A fully coupled depth-dependent corrosion model for reinforced concrete piles under marine environmental conditions

Abstract

The corrosion of reinforced concrete (RC) piles in marine conditions demands comprehensive modelling to mitigate risks and enhance structural safety. This study develops a fully coupled, depth-dependent multi-ion reactive corrosion model for RC piles based on poroelastic theory to capture the interactions of chloride ions, sulphate ions, and carbonation across distinct marine exposure zones (atmospheric, splash, tidal, and submerged). Model validation against field experimental data confirms the splash zone as the most vulnerable due to the higher binding affinity of aggressive ions on the surface driven by dynamic exposure conditions. Parametric analysis reveals that increasing cover thickness slightly improves corrosion resistance by delaying chloride ingress, whereas increasing reinforcement bar size significantly improves service life due to a larger exposed steel surface.
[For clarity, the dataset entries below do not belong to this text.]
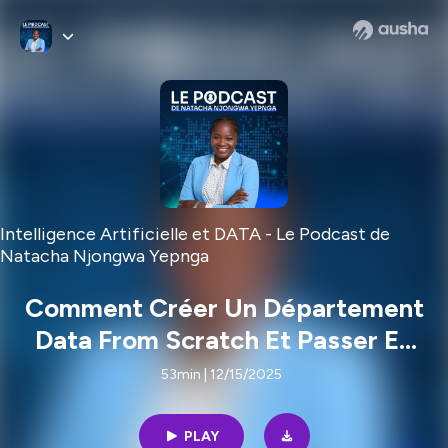
Intelligence Artificielle et DATA - Le Podcast de
Natacha Njongwa Yepnga
Comment Créer Un Département
Data From Scratch Et Passer En
Production
53min | 12/15/2025
PLAY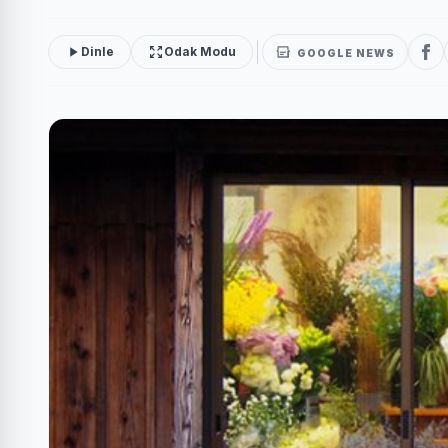
Dinle
Odak Modu
GOOGLE NEWS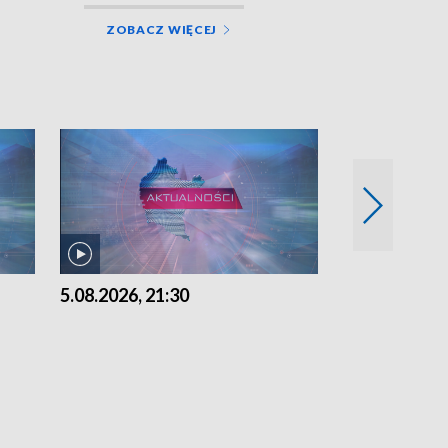
ZOBACZ WIĘCEJ
5.08.2026, 21:30
5.08.2026, 18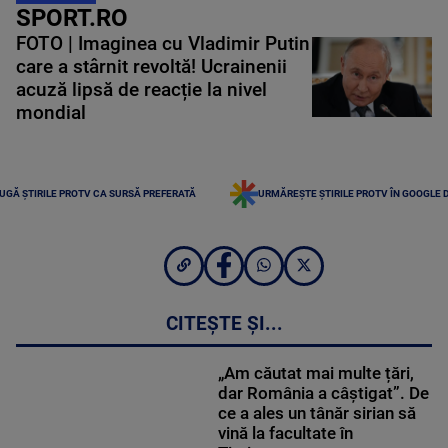
SPORT.RO
FOTO | Imaginea cu Vladimir Putin
care a stârnit revoltă! Ucrainenii
acuză lipsă de reacție la nivel
mondial
UGĂ ȘTIRILE PROTV CA SURSĂ PREFERATĂ
URMĂREȘTE ȘTIRILE PROTV ÎN GOOGLE 
CITEȘTE ȘI...
„Am căutat mai multe țări,
dar România a câștigat”. De
ce a ales un tânăr sirian să
vină la facultate în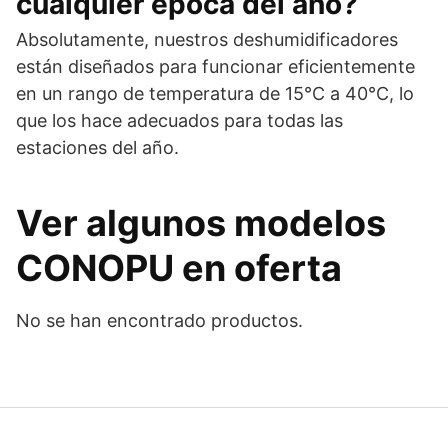
cualquier época del año?
Absolutamente, nuestros deshumidificadores
están diseñados para funcionar eficientemente
en un rango de temperatura de 15°C a 40°C, lo
que los hace adecuados para todas las
estaciones del año.
Ver algunos modelos
CONOPU en oferta
No se han encontrado productos.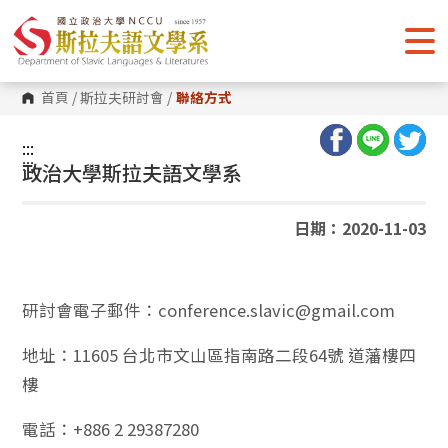
跳
到
主
要
內
容
首頁
/
斯拉夫研討會
/
聯絡方式
區
塊
:::
:::
政治大學斯拉夫語文學系
日期：2020-11-03
研討會電子郵件：conference.slavic@gmail.com
地址：11605 台北市文山區指南路二段64號 道藩樓四
樓
電話：+886 2 29387280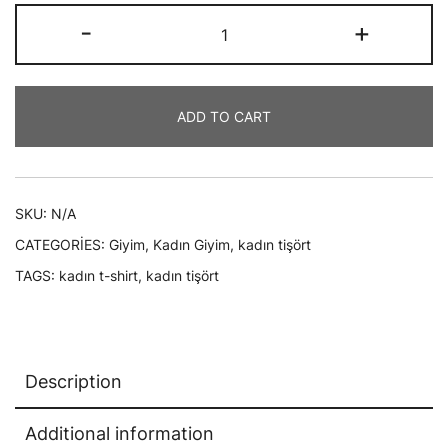
Baskılı,
-
+
Beyaz,
Bol
Kesimli,
ADD TO CART
Bisiklet
Yaka
ve
Pamuklu
SKU:
N/A
Basic
CATEGORIES:
Giyim
,
Kadın Giyim
,
kadın tişört
T-
TAGS:
kadın t-shirt
,
kadın tişört
Shirt
-
Black
Friday
Description
Baskılı
Tişört
Additional information
quantity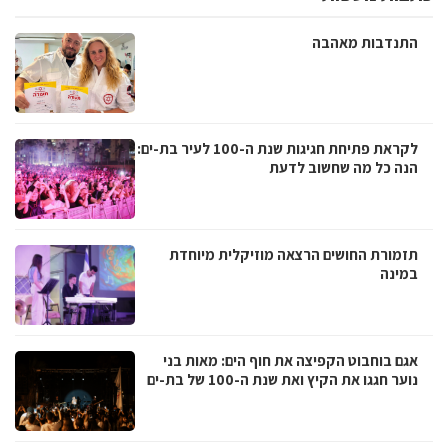
התנדבות מאהבה
לקראת פתיחת חגיגות שנת ה-100 לעיר בת-ים:
הנה כל מה שחשוב לדעת
תזמורת החושים הרצאה מוזיקלית מיוחדת
במינה
אגם בוחבוט הקפיצה את חוף הים: מאות בני
נוער חגגו את הקיץ ואת שנת ה-100 של בת-ים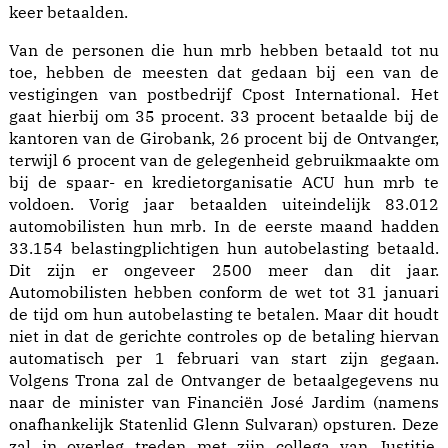
keer betaalden.
Van de personen die hun mrb hebben betaald tot nu
toe, hebben de meesten dat gedaan bij een van de
vestigingen van postbedrijf Cpost International. Het
gaat hierbij om 35 procent. 33 procent betaalde bij de
kantoren van de Girobank, 26 procent bij de Ontvanger,
terwijl 6 procent van de gelegenheid gebruikmaakte om
bij de spaar- en kredietorganisatie ACU hun mrb te
voldoen. Vorig jaar betaalden uiteindelijk 83.012
automobilisten hun mrb. In de eerste maand hadden
33.154 belastingplichtigen hun autobelasting betaald.
Dit zijn er ongeveer 2500 meer dan dit jaar.
Automobilisten hebben conform de wet tot 31 januari
de tijd om hun autobelasting te betalen. Maar dit houdt
niet in dat de gerichte controles op de betaling hiervan
automatisch per 1 februari van start zijn gegaan.
Volgens Trona zal de Ontvanger de betaalgegevens nu
naar de minister van Financiën José Jardim (namens
onafhankelijk Statenlid Glenn Sulvaran) opsturen. Deze
zal in overleg treden met zijn collega van Justitie,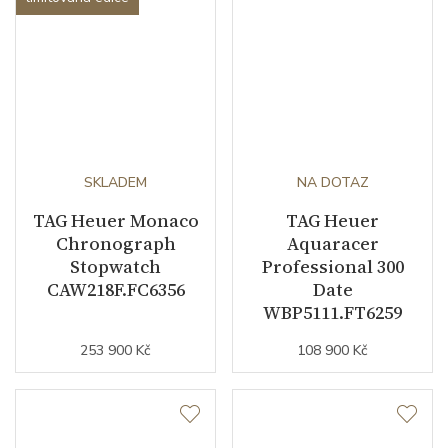
SKLADEM
NA DOTAZ
TAG Heuer Monaco
TAG Heuer
Chronograph
Aquaracer
Stopwatch
Professional 300
CAW218F.FC6356
Date
WBP5111.FT6259
253 900 Kč
108 900 Kč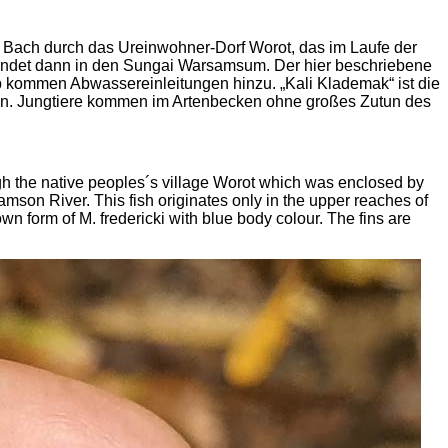
iner Bach durch das Ureinwohner-Dorf
Worot
, das im Laufe der
ndet dann in den
Sungai
Warsamsum
. Der hier beschriebene
lb kommen Abwassereinleitungen hinzu. „Kali
Klademak
“ ist die
lten. Jungtiere kommen im Artenbecken ohne großes Zutun des
gh the native
peoples´s
village
Worot
which was enclosed by
amson
River. This fish originates only in the upper reaches of
nown form of M.
fredericki
with blue body
colour
. The fins are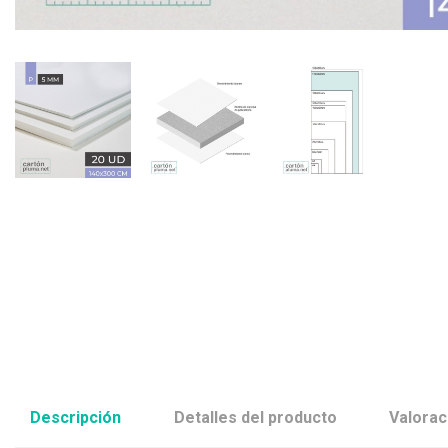
Descripción
Detalles del producto
Valorac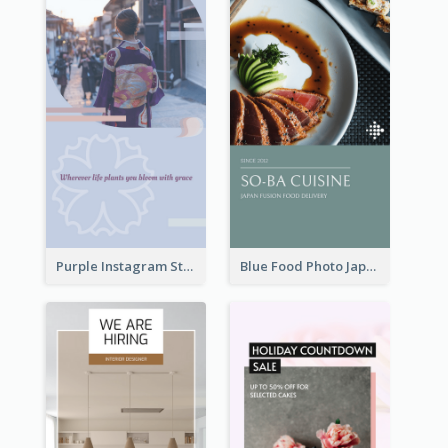
Purple Instagram Story
Blue Food Photo Japan Cuisine Instagram Story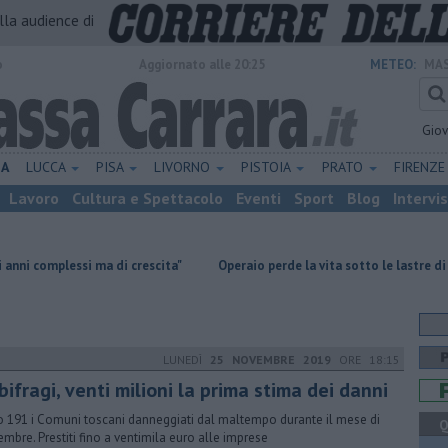
alla audience di
o
Aggiornato alle 20:25
METEO:
MAS
Gio
NA
LUCCA
PISA
LIVORNO
PISTOIA
PRATO
FIRENZ
Lavoro
Cultura e Spettacolo
Eventi
Sport
Blog
Intervi
ma di crescita"
Operaio perde la vita sotto le lastre di marmo
Te
LUNEDÌ
25 NOVEMBRE 2019
ORE 18:15
ifragi, venti milioni la prima stima dei danni
 191 i Comuni toscani danneggiati dal maltempo durante il mese di
Q
mbre. Prestiti fino a ventimila euro alle imprese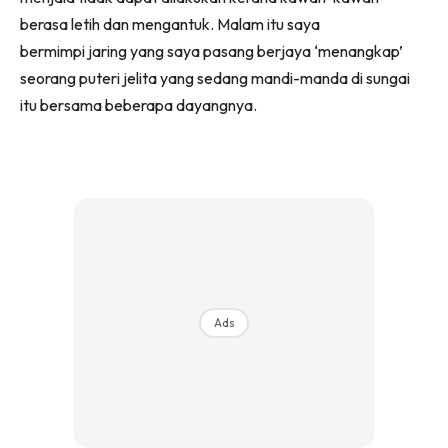
berasa letih dan mengantuk. Malam itu saya
bermimpi jaring yang saya pasang berjaya ‘menangkap’
seorang puteri jelita yang sedang mandi-manda di sungai
itu bersama beberapa dayangnya.
Ads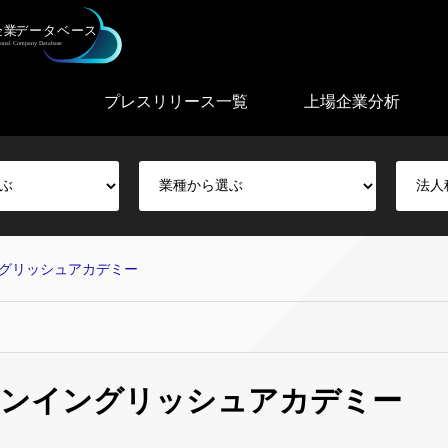
プレスリリース一覧
上場企業分析
グリッシュアカデミー
ーンイングリッシュアカデミー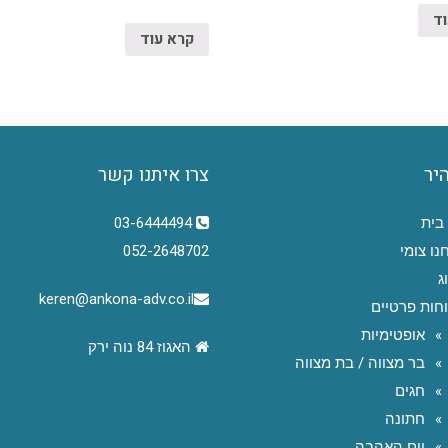
וד
קרא עוד
היר
צרו איתנו קשר
בית
03-6444494
נו צומי
052-2648702
ג
keren@ankona-adv.co.il
חות פרטיים
אופטימיות
האגוז 84 נוה ירק
בר מצווה / בת מצווה
חגים
חתונה
יום האהבה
Additionally, reducing concrete porosity enhances durability substantially by limiting ion penetration, thereby extending service life. Notably, the use of advanced concrete materials, such as high-performance concrete (HPC), self-compacting concrete, and geopolymer concrete can extend service life by up to 80 %. The present study highlights the need for multi-factor corrosion modelling and provides practical design insights for enhancing the durability of marine infrastructure.